**GIVEN PASSAGE**
····················

Re: [PATCH net] ipv6: gro: flush instead of assuming different flows on hop_limit mismatch

From: Eric Dumazet <edumazet@google.com>
To: Jakub Kicinski <kuba@kernel.org>
Cc: David Miller <davem@davemloft.net>,
	David Ahern <dsahern@gmail.com>, Paolo Abeni <pabeni@redhat.com>,
	Herbert Xu <herbert@gondor.apana.org.au>,
	netdev <netdev@vger.kernel.org>
Subject: Re: [PATCH net] ipv6: gro: flush instead of assuming different flows on hop_limit mismatch
Date: Fri, 21 Jan 2022 00:55:08 -0800	[thread overview]
Message-ID: <CANn89iKBchKPeumrdWVOf9onjM2qBm1D5_2CUToi57C+CEwoJw@mail.gmail.com> (raw)
In-Reply-To: <20220121011941.1123392-1-kuba@kernel.org>

On Thu, Jan 20, 2022 at 5:19 PM Jakub Kicinski <kuba@kernel.org> wrote:
>
> IPv6 GRO considers packets to belong to different flows when their
> hop_limit is different. This seems counter-intuitive, the flow is
> the same. hop_limit may vary because of various bugs or hacks but
> that doesn't mean it's okay for GRO to reorder packets.
>
> Practical impact of this problem on overall TCP performance
> is unclear, but TCP itself detects this reordering and bumps
> TCPSACKReorder resulting in user complaints.
>
> Note that the code plays an easy to miss trick by upcasting next_hdr
> to a u16 pointer and compares next_hdr and hop_limit in one go.
> Coalesce the flush setting to reduce the instruction count a touch.
>

There are downsides to this change.

We had an internal discussion at Google years ago about this
difference in behavior of IPv6/IPv4

We came to the conclusion the IPv6 behavior was better for our needs
(and we do not care
much about IPv4 GRO, since Google DC traffic is 99.99% IPv6)

In our case, we wanted to keep this 'ipv6 feature' because we were
experimenting with the idea of sending
TSO packets with different flowlabels, to use different paths in the
network, to increase nominal
throughput for WAN flows (one flow would use multiple fiber links)

The issue with 'ipv4 gro style about ttl mismatch' was that because of
small differences in RTT for each path,
 a receiver could very well receive mixed packets.

Even without playing with ECMP hashes, this scenario can happen if the sender
uses a bonding device in balance-rr mode.

After your change, GRO would be defeated and deliver one MSS at a time
to TCP stack.

We implemented SACK compress in TCP stack to avoid extra SACK being
sent by the receiver

We have an extension of this SACK compression for TCP flows terminated
by Google servers,
since modern TCP stacks do not need the old rule of TCP_FASTRETRANS_THRESH
DUPACK to start retransmits.

Something like this pseudo code:

diff --git a/net/ipv4/tcp_input.c b/net/ipv4/tcp_input.c
index dc49a3d551eb919baf5ad812ef21698c5c7b9679..d72554ab70fd2e16ed60dc78a905f4aa1414f8c9
100644
--- a/net/ipv4/tcp_input.c
+++ b/net/ipv4/tcp_input.c
@@ -5494,7 +5494,8 @@ static void __tcp_ack_snd_check(struct sock *sk,
int ofo_possible)

····················

**EXERCISE REQUIREMENTS**
1. Rewrite the listing from the line containing "order: Rosales" through the end of the listing, replacing "locality" with "site" and changing nothing else. Leave the pictures out of your answer.
2. Extend the IPv6 GRO hop_limit discussion, picking up immediately after its final line.

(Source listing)
····················

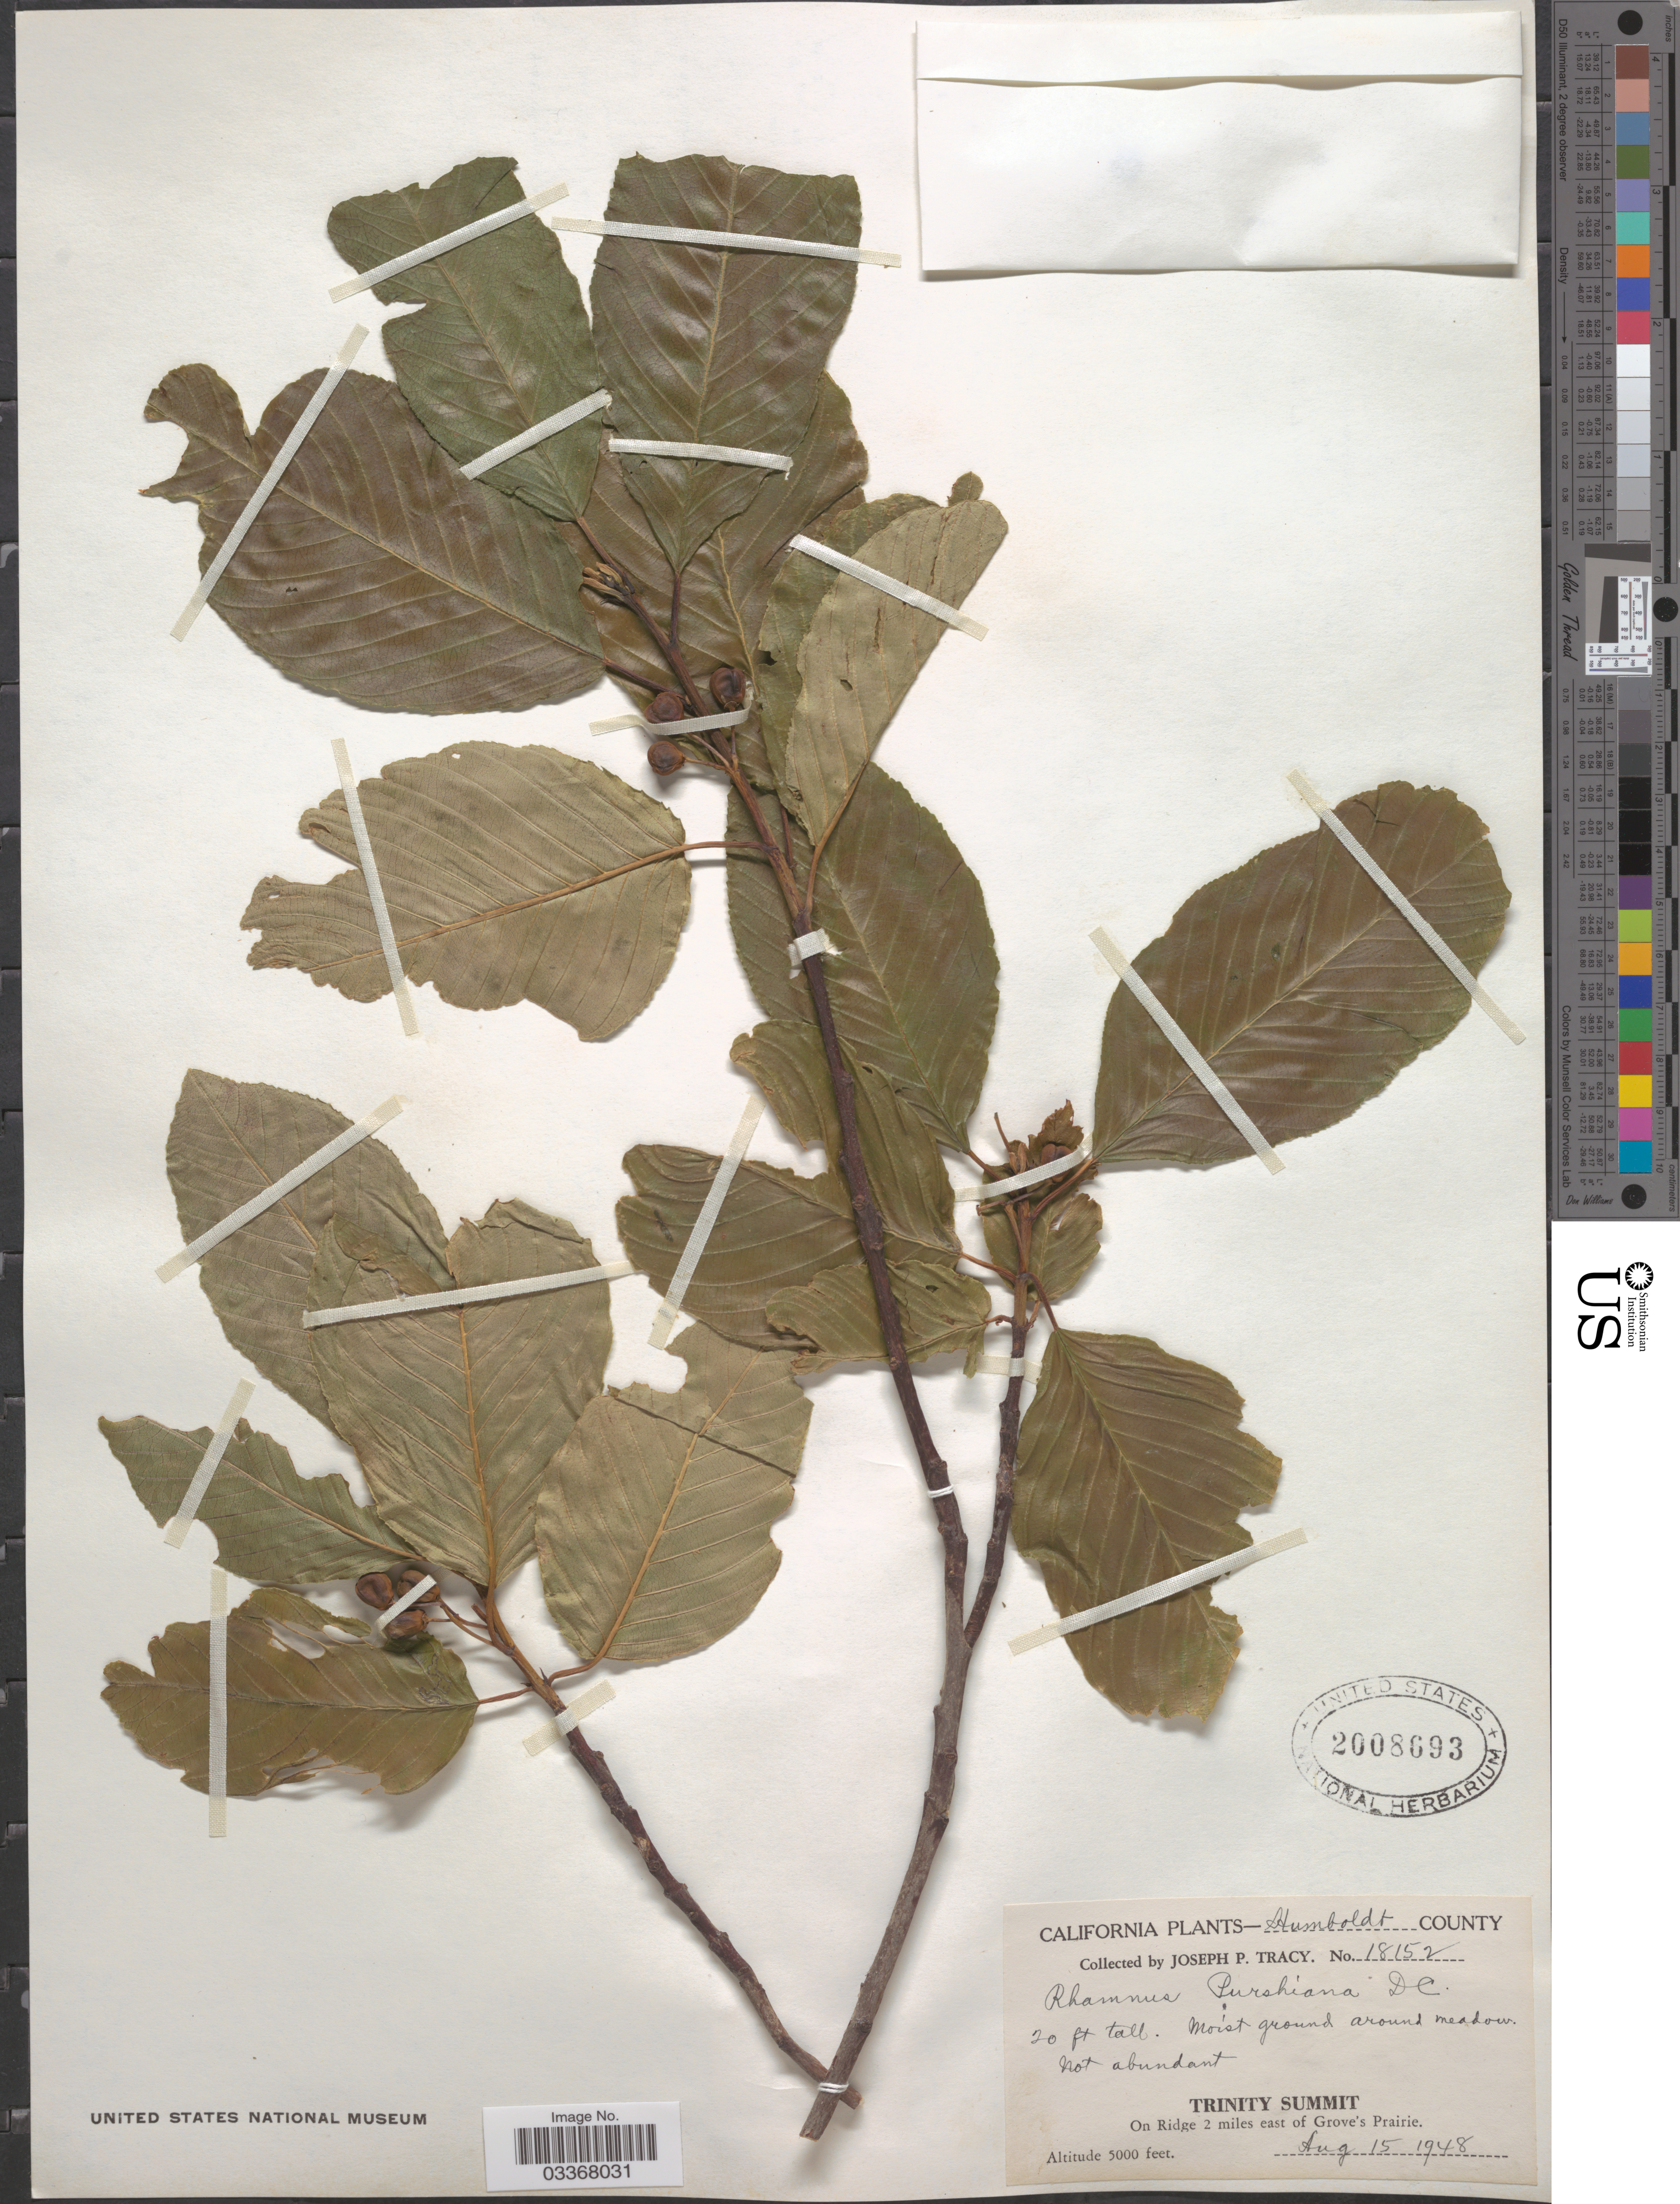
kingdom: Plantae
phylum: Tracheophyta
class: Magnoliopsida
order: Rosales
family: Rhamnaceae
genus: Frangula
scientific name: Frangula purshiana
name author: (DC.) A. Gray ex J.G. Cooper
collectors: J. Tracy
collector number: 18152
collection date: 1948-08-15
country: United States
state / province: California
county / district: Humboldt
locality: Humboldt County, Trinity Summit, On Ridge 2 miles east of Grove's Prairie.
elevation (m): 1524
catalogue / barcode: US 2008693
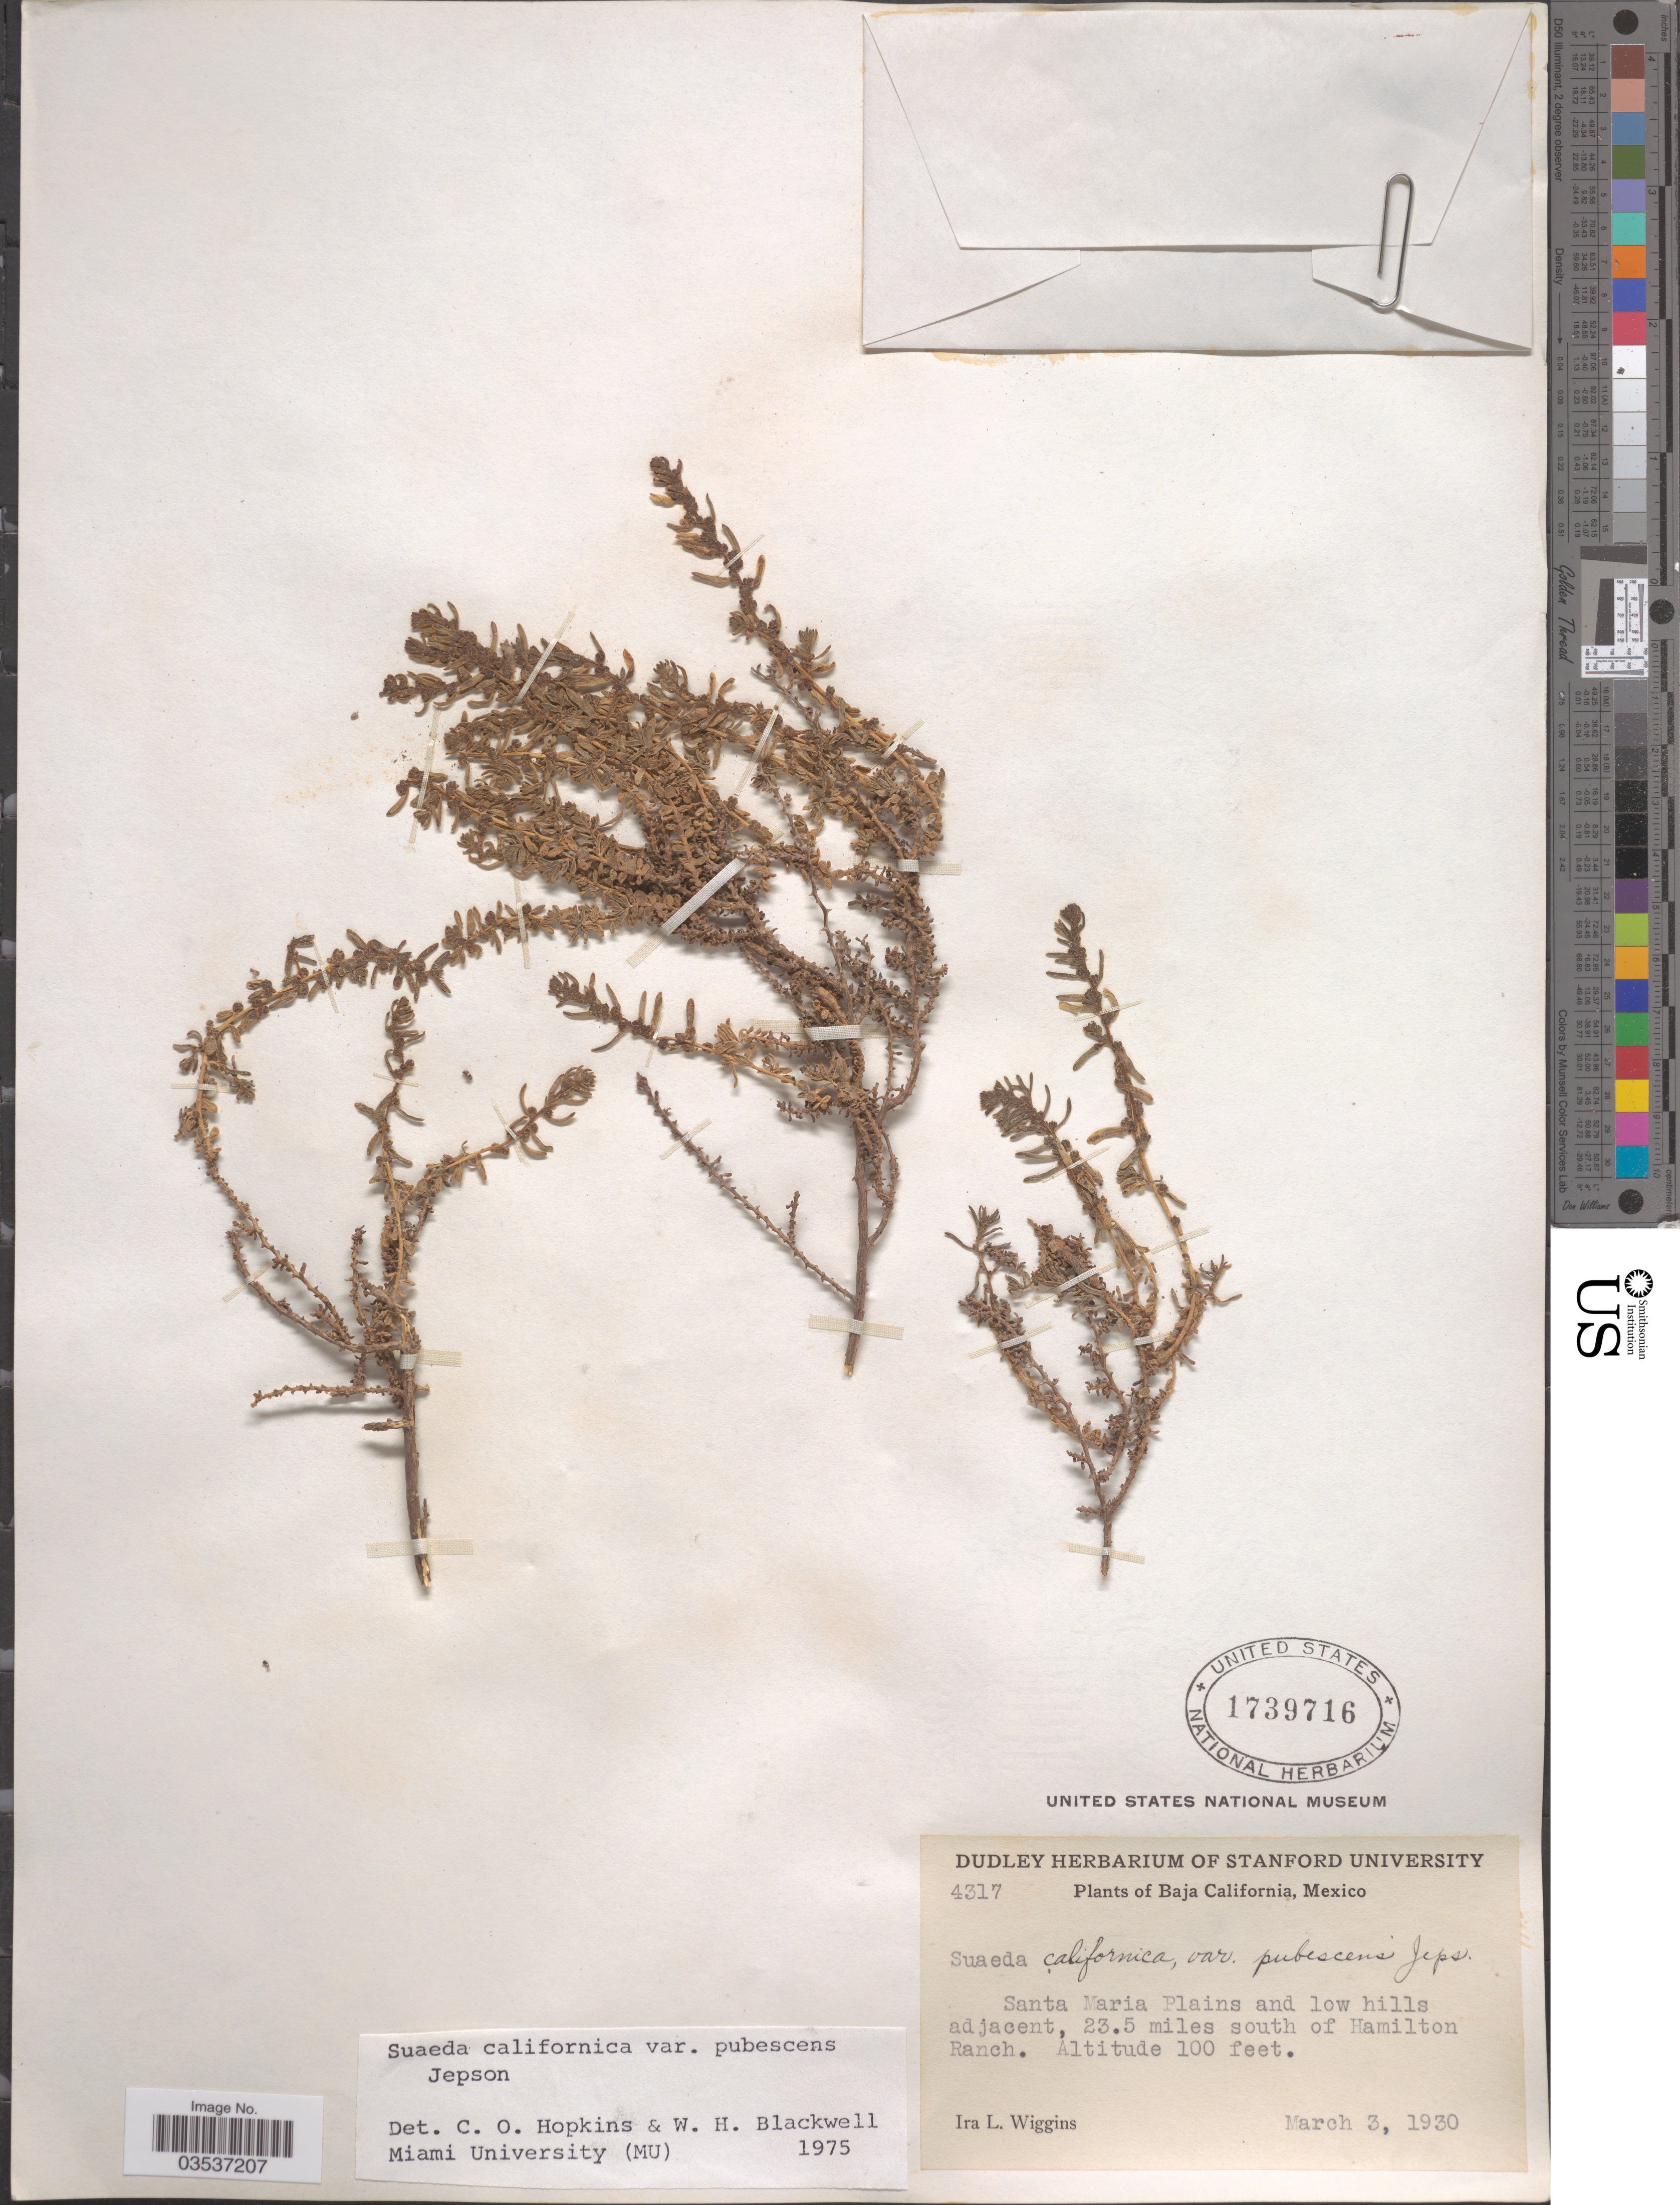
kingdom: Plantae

····················

**ANSWERS FOR THE EXERCISE**
1.
order: Rosales
family: Rhamnaceae
genus: Frangula
scientific name: Frangula purshiana
name author: (DC.) A. Gray ex J.G. Cooper
collectors: J. Tracy
collector number: 18152
collection date: 1948-08-15
country: United States
state / province: California
county / district: Humboldt
site: Humboldt County, Trinity Summit, On Ridge 2 miles east of Grove's Prairie.
elevation (m): 1524
catalogue / barcode: US 2008693
kingdom: Plantae

2.
        }
        if (tp->dup_ack_counter < TCP_FASTRETRANS_THRESH) {
                tp->dup_ack_counter++;
-               goto send_now;
+               if (peer_is_using_old_rule_about_fastretrans(tp))
+                       goto send_now;
        }
        tp->compressed_ack++;
        if (hrtimer_is_queued(&tp->compressed_ack_timer))



> Fixes: 787e92083601 ("ipv6: Add GRO support")
> Signed-off-by: Jakub Kicinski <kuba@kernel.org>
> ---
>  net/ipv6/ip6_offload.c | 7 ++++---
>  1 file changed, 4 insertions(+), 3 deletions(-)
>
> diff --git a/net/ipv6/ip6_offload.c b/net/ipv6/ip6_offload.c
> index b29e9ba5e113..570071a87e71 100644
> --- a/net/ipv6/ip6_offload.c
> +++ b/net/ipv6/ip6_offload.c
> @@ -249,7 +249,7 @@ INDIRECT_CALLABLE_SCOPE struct sk_buff *ipv6_gro_receive(struct list_head *head,
>                  if ((first_word & htonl(0xF00FFFFF)) ||
>                      !ipv6_addr_equal(&iph->saddr, &iph2->saddr) ||
>                      !ipv6_addr_equal(&iph->daddr, &iph2->daddr) ||
> -                    *(u16 *)&iph->nexthdr != *(u16 *)&iph2->nexthdr) {
> +                    iph->nexthdr != iph2->nexthdr) {
>  not_same_flow:
>                         NAPI_GRO_CB(p)->same_flow = 0;
>                         continue;
> @@ -260,8 +260,9 @@ INDIRECT_CALLABLE_SCOPE struct sk_buff *ipv6_gro_receive(struct list_head *head,
>                                 goto not_same_flow;
>                 }
>                 /* flush if Traffic Class fields are different */
> -               NAPI_GRO_CB(p)->flush |= !!(first_word & htonl(0x0FF00000));
> -               NAPI_GRO_CB(p)->flush |= flush;
> +               NAPI_GRO_CB(p)->flush |= flush |
> +                                        !!((first_word & htonl(0x0FF00000)) |
> +                                           (iph->hop_limit ^ iph2->hop_limit));
>
>                 /* If the previous IP ID value was based on an atomic
>                  * datagram we can overwrite the value and ignore it.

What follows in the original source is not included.